In 1943, Dr. Wintrobe left Johns Hopkins to become the University of Utah’s first Chair of Medicine at the newly formed four-year medical school. He recruited a small but outstanding faculty including his long-term partner in research, Dr. George Cartwright. Dr. Wintrobe did important studies on the effects of nitrogen mustard, folate antagonists, and adrenocorticosteroids on the hematopoietic system. He was one of the first to recognize the potential of chloramphenicol to produce aplastic anemia. He and Dr. Cartwright were the first to characterize the anemia of chronic inflammation and demonstrate the associated abnormalities of iron metabolism. He was awarded the first extramural grant funded by the NIH for the study of muscular dystrophy and inherited disorders of the blood. He established one of the country’s earliest hematology training programs, a program from which more than 80 percent of the fellows trained went on to develop careers in medical schools and research institutes around the world. He demanded much of his trainees, but never more than he demanded of himself. He was firm but fair and praised only those whose performance was exceptional. His unwavering commitment to excellence made him intolerant of mediocrity. He never wasted a moment at work, but he knew how to relax. He was an avid skier and established a tradition of skiing at Alta with the fellows and faculty on Wednesday afternoons. All who skied on Wednesdays were expected to work a full day on Saturdays. He appreciated the fine arts, especially music. He enjoyed playing the violin and often participated in evenings of chamber music with fellows and faculty.
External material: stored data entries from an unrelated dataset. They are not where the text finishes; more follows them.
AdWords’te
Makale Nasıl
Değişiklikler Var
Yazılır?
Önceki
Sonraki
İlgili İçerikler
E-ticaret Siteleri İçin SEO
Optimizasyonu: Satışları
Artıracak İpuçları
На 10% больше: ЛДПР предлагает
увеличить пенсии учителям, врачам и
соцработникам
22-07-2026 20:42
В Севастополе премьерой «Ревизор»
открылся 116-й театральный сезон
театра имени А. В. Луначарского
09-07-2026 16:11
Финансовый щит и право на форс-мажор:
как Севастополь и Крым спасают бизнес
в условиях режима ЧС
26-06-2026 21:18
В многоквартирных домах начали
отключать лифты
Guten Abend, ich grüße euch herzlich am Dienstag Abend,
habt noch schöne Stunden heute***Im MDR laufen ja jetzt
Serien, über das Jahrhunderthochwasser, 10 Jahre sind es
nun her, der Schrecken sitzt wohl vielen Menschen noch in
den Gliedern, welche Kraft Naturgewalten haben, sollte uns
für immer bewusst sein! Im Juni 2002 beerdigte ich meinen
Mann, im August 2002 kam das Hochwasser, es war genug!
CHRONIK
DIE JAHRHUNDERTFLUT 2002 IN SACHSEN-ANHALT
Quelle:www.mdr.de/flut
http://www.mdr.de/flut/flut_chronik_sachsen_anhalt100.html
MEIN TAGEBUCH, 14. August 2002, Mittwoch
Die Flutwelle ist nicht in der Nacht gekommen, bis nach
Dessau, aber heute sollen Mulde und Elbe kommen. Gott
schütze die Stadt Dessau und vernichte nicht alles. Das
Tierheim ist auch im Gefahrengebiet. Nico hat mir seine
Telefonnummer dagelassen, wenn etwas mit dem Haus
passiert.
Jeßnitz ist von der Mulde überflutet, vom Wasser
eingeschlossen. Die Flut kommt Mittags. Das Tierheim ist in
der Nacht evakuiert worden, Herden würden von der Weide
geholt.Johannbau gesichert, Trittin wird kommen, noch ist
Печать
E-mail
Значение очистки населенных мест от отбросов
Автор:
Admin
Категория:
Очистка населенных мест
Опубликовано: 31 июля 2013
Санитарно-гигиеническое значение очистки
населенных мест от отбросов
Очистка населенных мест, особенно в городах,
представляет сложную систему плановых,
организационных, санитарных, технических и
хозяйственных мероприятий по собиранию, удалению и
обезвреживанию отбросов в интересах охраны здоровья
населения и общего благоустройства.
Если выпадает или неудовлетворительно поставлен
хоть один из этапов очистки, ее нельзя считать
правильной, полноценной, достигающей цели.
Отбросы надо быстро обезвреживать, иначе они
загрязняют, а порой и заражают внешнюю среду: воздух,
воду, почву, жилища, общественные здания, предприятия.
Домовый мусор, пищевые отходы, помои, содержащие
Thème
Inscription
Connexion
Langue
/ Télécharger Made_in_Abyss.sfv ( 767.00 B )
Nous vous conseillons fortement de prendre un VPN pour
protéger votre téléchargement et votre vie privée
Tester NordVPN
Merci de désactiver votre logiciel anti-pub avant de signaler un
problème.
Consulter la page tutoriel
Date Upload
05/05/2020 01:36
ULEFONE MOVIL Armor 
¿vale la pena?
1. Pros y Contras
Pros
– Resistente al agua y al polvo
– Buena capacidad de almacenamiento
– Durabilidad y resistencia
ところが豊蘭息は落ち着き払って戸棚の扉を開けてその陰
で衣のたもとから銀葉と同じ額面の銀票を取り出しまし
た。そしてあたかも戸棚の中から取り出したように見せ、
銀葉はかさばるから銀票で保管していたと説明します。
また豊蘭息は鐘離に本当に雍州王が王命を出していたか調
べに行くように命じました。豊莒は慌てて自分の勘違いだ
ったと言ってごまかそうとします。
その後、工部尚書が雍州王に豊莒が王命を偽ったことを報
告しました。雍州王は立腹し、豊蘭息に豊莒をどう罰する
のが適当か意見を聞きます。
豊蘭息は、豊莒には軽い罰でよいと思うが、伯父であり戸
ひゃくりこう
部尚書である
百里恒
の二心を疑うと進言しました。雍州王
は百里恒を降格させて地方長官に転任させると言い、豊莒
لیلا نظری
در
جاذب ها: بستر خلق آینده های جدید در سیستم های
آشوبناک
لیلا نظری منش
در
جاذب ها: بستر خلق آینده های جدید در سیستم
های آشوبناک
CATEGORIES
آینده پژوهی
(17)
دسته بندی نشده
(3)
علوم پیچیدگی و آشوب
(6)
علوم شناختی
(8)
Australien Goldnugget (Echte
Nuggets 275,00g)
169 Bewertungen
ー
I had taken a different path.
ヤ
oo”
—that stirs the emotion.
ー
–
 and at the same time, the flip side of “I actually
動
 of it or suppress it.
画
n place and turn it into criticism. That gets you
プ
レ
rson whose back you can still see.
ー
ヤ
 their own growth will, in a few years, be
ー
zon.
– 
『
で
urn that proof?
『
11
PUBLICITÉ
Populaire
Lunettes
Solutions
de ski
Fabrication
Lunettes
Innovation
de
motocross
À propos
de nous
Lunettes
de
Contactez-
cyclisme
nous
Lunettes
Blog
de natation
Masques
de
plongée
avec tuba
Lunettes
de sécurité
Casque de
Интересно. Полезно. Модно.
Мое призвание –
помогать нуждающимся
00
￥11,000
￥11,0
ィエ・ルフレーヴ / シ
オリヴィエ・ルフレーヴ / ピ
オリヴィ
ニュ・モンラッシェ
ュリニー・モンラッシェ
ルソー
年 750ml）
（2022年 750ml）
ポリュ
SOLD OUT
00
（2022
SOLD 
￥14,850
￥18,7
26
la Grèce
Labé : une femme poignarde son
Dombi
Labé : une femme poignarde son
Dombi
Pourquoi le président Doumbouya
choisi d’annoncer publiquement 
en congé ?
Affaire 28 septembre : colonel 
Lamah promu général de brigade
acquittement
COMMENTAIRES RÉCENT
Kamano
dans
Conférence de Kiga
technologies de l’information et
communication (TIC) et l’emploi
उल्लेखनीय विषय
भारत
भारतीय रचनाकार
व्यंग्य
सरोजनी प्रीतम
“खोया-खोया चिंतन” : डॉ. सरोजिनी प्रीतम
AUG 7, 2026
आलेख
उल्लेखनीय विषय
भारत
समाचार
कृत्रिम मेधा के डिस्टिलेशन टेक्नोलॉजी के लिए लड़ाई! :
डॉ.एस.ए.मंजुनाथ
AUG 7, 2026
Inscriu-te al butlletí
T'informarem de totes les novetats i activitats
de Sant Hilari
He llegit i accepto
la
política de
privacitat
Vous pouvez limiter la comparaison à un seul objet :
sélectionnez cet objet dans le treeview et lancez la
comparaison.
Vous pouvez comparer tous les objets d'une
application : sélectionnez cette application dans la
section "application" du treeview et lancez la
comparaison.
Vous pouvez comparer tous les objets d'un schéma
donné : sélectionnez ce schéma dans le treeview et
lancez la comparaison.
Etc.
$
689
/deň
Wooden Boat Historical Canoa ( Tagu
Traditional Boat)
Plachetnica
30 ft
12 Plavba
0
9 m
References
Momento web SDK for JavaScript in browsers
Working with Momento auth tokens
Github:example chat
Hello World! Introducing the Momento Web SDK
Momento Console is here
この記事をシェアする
Musical skills were considered a positive attribute in fellowship candidates and probably tipped the balance for many.
Dr. Wintrobe served as President of the American Society of Hematology in 1972. He also served as President of the Association of American Physicians and the Association of Professors of Medicine. In 1973, he was elected to the National Academy of Sciences and the University of Utah named him Distinguished Professor of Internal Medicine, the highest academic rank achievable in the School of Medicine. He died of heart failure in 1986 at the age of 85, ending six decades of outstanding clinical research and teaching.
Dr. Wintrobe had no mentors and no formal scientific training in hematology; his work was responsible for establishing hematology as a subspecialty. His textbook, Clinical Hematology, remains one of the most authoritative in the field. He had a favorable and profound influence on countless medical students, residents, and hematology fellows, as they have in turn had on their students. This was, perhaps, his most profound and enduring contribution to the field.